Teeth that appear stained, yellow, dark or discolored can be due to a number of reasons.
1. Extrinsic (surface) stains can be caused by coffee, tea, wine, or tobacco use. Plaque and calculus build-up can also make your teeth look yellow.
2. Intrinsic (internal) discoloration can be caused by medications, aging, trauma to the tooth, diseases of enamel and dentin, fluorosis, or conditions present while the teeth were being formed.
Surface stains can often be removed by receiving regular dental cleanings from your dental hygienist. Brushing regularly, 2 minutes 2x a day, will keep your teeth looking bright, white and healthy. Decreasing your coffee, tea, or wine intake and reducing/eliminating tobacco use will help keep stains from coming back.
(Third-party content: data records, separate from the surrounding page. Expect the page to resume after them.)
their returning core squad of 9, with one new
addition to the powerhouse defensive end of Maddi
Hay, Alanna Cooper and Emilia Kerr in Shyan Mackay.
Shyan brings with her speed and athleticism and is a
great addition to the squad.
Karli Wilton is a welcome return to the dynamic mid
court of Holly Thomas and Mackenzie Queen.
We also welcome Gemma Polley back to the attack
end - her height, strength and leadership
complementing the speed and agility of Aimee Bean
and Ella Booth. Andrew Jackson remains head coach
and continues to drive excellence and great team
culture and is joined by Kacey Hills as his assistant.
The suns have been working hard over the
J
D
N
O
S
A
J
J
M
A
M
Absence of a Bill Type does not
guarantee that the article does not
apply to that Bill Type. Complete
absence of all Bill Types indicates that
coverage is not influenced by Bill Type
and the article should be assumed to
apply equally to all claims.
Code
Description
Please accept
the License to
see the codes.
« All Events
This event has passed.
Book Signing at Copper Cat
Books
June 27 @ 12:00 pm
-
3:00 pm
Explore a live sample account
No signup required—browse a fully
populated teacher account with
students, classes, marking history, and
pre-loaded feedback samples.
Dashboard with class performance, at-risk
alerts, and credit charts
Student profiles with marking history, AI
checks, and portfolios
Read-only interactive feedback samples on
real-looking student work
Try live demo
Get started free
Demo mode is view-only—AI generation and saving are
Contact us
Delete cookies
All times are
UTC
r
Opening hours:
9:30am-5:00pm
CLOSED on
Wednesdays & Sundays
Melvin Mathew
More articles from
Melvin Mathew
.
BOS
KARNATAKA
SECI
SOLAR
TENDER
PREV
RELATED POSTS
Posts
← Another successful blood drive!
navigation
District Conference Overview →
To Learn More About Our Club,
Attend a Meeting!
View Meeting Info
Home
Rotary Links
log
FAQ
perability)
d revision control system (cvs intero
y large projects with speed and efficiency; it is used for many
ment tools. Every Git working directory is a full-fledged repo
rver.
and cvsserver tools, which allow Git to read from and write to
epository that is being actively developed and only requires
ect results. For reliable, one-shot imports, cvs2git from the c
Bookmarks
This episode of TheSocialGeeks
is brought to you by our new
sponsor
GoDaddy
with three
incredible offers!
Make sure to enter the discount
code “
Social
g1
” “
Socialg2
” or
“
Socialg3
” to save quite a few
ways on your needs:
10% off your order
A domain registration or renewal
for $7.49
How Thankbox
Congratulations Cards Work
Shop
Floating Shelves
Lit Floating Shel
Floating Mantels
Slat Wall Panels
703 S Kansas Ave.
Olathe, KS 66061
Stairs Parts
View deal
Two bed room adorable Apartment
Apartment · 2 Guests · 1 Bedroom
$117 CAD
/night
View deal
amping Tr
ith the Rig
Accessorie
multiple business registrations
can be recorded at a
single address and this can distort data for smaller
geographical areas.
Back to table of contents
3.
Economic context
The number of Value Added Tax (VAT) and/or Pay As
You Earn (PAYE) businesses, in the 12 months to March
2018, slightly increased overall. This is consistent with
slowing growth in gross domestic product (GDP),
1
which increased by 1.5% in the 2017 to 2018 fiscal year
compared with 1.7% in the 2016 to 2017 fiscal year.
Heavier stains or internal discoloration may require tooth whitening by your dentist in conjunction with OTC products. Consult with your dentist to determine the best course of treatment. Some types of discoloration will not respond well to whitening and may need another type of treatment.
Home whitening products (strips or trays worn over the teeth) most often contain carbamide peroxide in a 10-20% concentration. Carbamide peroxide penetrates tooth enamel and breaks down into hydrogen peroxide and urea. Hydrogen peroxide breaks down into water and oxygen. Oxygen molecules break down the bonds of larger organic compounds that discolor the tooth. The ADA has given their Seal of Acceptance to several OTC 10% carbamide peroxide products for their safety and efficacy.
Most products recommend twice daily treatments of 30 minutes to 2 hours. Treatment times vary from 2 weeks to 6 weeks. Maximum lightening, generally 1-2 shades lighter, occurs within 6 weeks. Continuing to treat past the manufacturer’s recommendations may increase unwanted side effects. Retreatment may be required after 1-7 years.
When not to whiten your teeth:
1. If you have crowns, veneers, or dental fillings on the teeth that you want to whiten. Some studies have shown that whitening agents may adversely affect your existing dental work. Also, whitening will not lighten existing dental restorations.
2. If you plan to have dental fillings done, talk to your dentist about the proper time to whiten.
Side effects that may occur include: gum irritation, tooth sensitivity, and sore throat. Tooth sensitivity can be prevented or treated with fluoride, desensitizing agents or decreasing the amount of time or frequency of product use. Most side effects will subside when you stop whitening. Contact your dentist if you have questions about whitening or experience side effects that don’t subside.